Since $(1-x) > (1-y),$ this means that $y(1-x) > x,$ or $y > x/(1-x).$

The border ends at $x = \frac12,$ so $x/(1-x) < 1$ for all relevant values of $x,$ and so

\[\begin{align} y &\gt \frac{x}{1-x} \\ &\gt \left(\dfrac{x}{1-x}\right)^2. \end{align}\]

This means that $P_X^X(x,y)$ decreases monotonically as we move along the border away from the triple point, and Player X does not benefit in bringing the game up to the $P_1^1(x,y) = P_X^1(x,y)$ border (this is the reason we only need to consider $x \leq y$).

So far, this means that Player X’s best chance is at the triple point.
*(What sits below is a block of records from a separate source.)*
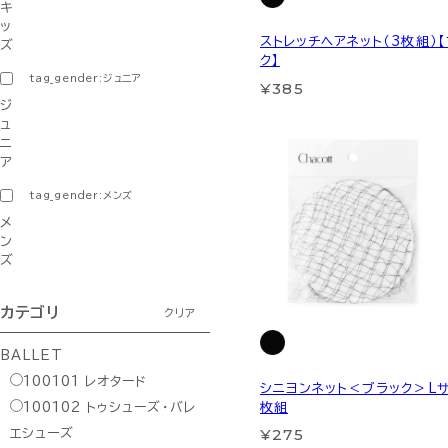
キ
ッ
ストレッチヘアネット（3枚組）
ズ
ク】
tag_gender:ジュニア
¥385
ジ
ュ
ニ
ア
tag_gender:メンズ
メ
ン
ズ
カテゴリ
クリア
BALLET
100101
レオタード
シニヨンネット＜ブラック＞Lサ
枚組
100102
トゥシューズ・バレ
¥275
エシューズ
Likewise, Player Y’s chance is at least ${P_1^Y(x_\text{triple},y_\text{triple}) = y_\text{triple}\left(1-x_\text{triple}\right)}.$

North of the border

What happens if Player Y crosses the $P_1^1(x,y) = P_Y^1(x,y)$ border?

On the other side of the border, Player 1 will undercut them and their chances become

\[\begin{align} P_Y^Y(x,y) &= \frac{y(1-y)(1-x)}{1-(1-x)(1-y)^2} \\ &= y(1-y)\times g(x,y). \end{align}\]

Since $(1-x) > (1-y),$

\[\frac{(1-x)}{1-(1-x)(1-y)^2} < \frac{1-x}{1-(1-x)^2(1-y)}.\]

At the triple point

\[\begin{align} f(x,y) &= \frac{1-x}{1-(1-x)^2(1-y)} \\ &= 1, \end{align}\]

so $g(x,y) < f(x,y) = 1.$

$g(x,y)$ decreases monotonically in $x$ and $y,$ so $g(x,y) < 1$ for all points up and to the right of the triple point, which means that $P_Y^Y(x,y) = y(1-y)g(x,y) \lt \frac14$ for those points too.

Since $P_1^Y(x_\text{triple}, y_\text{triple}) = y_\text{triple}(1-x_\text{triple}) \approx 0.311 > \frac14$ at the triple point, Player Y doesn’t stand to gain anything by moving above it.

Putting it all together:

  • Player X will make $x$ as high as possible without allowing Player Y to move the game into $x$-lead territory, and
  • Player Y will make $y$ as high as possible without bringing the game into $y$-lead territory.
  • $x$-lead territory lies across the $P_1^1(x,y) = P_X^1(x,y)$ border and $y$-lead territory lies across the $P_1^1(x,y) = P_Y^1(x,y)$ border.

This means that the point where the $P_1^1(x,y) = P_Y^1(x,y)$ and $P_1^1(x,y) = P_X^1(x,y)$ borders intersect is optimal for Players X and Y.